Caribou are members of the deer family, and the only deer species in which both sexes have antlers. The oldest known caribou fossil was found near Fort Selkirk in the Yukon and dates to 1.6 million years ago. Bone and antler tools found in the Old Crow and Dawson areas confirm that caribou have been important to the livelihood of humans in the Yukon for as much as 25,000 years, and they remain so today.
Most of the Yukon’s caribou are barren-ground caribou, like the huge Porcupine Caribou herd that migrates across the northern Yukon. However, the territory also has 17 small, isolated herds of woodland, or mountain, caribou, totaling about 25,000 animals. Several of the woodland herds cross over into the Northwest Territories or northern British Columbia. Both kinds of caribou survive mainly on lichens in winter, although they broaden their diets in summer to include a variety of grass-like plants, as well as willows and mushrooms.
Woodland caribou are larger than barren-ground caribou and travel much shorter distances. They spend most of the year in small groups that move between the boreal forest and the open mountain habitats where they go in summer to escape insects. In recent years, the melting of ice patches high in the mountains of the southern Yukon has revealed the accumulated droppings of thousands of years of caribou generations, along with the beautifully-preserved artifacts of the people who hunted them.

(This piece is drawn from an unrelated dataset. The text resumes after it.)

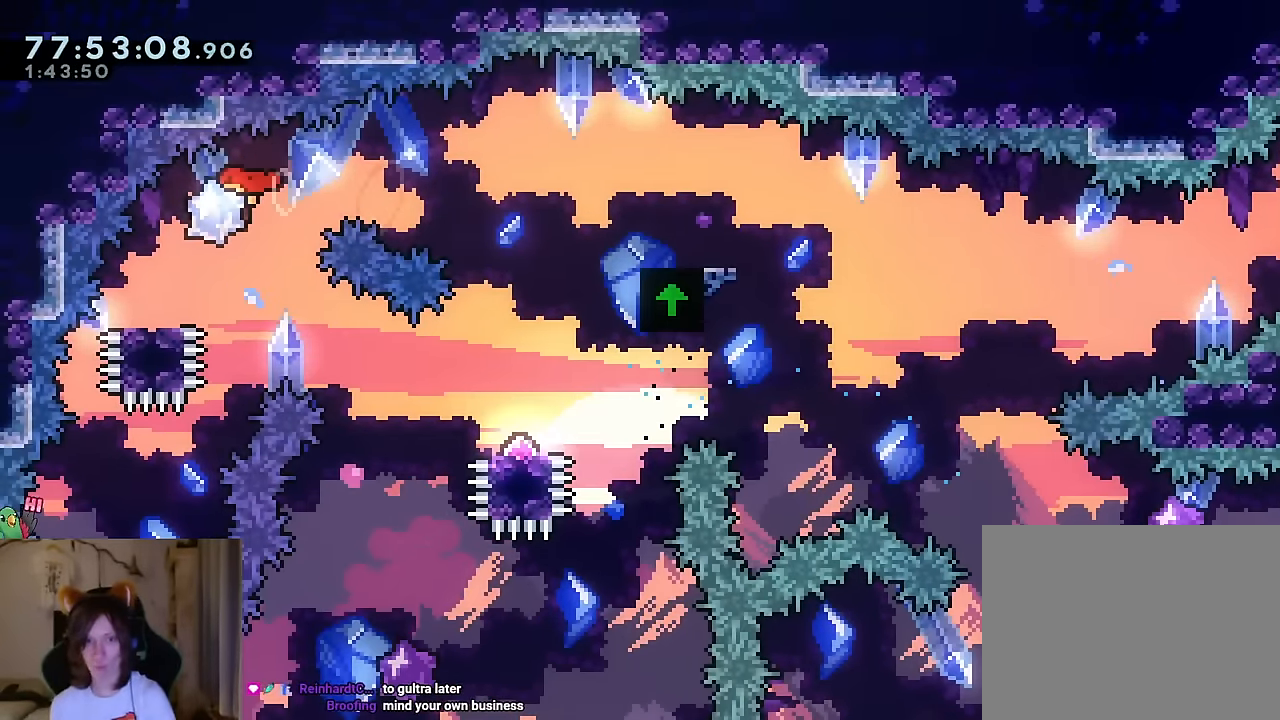
{"buttons": [], "left_stick": "center", "right_stick": "center", "events": []}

Caribou are well adapted to surviving extreme northern temperatures. Their bodies are compact. Appendages that stick out, such as muzzles, ears and tails, are thick, round and heavily furred. Their hair is hollow, which adds to its insulating value and also makes the caribou more buoyant when swimming across lakes and rivers. Their large hooves act like snowshoes to help them to travel over soft snow or boggy ground. The characteristic clicking sound made by moving caribou comes from the tendons slipping over the bones in their feet.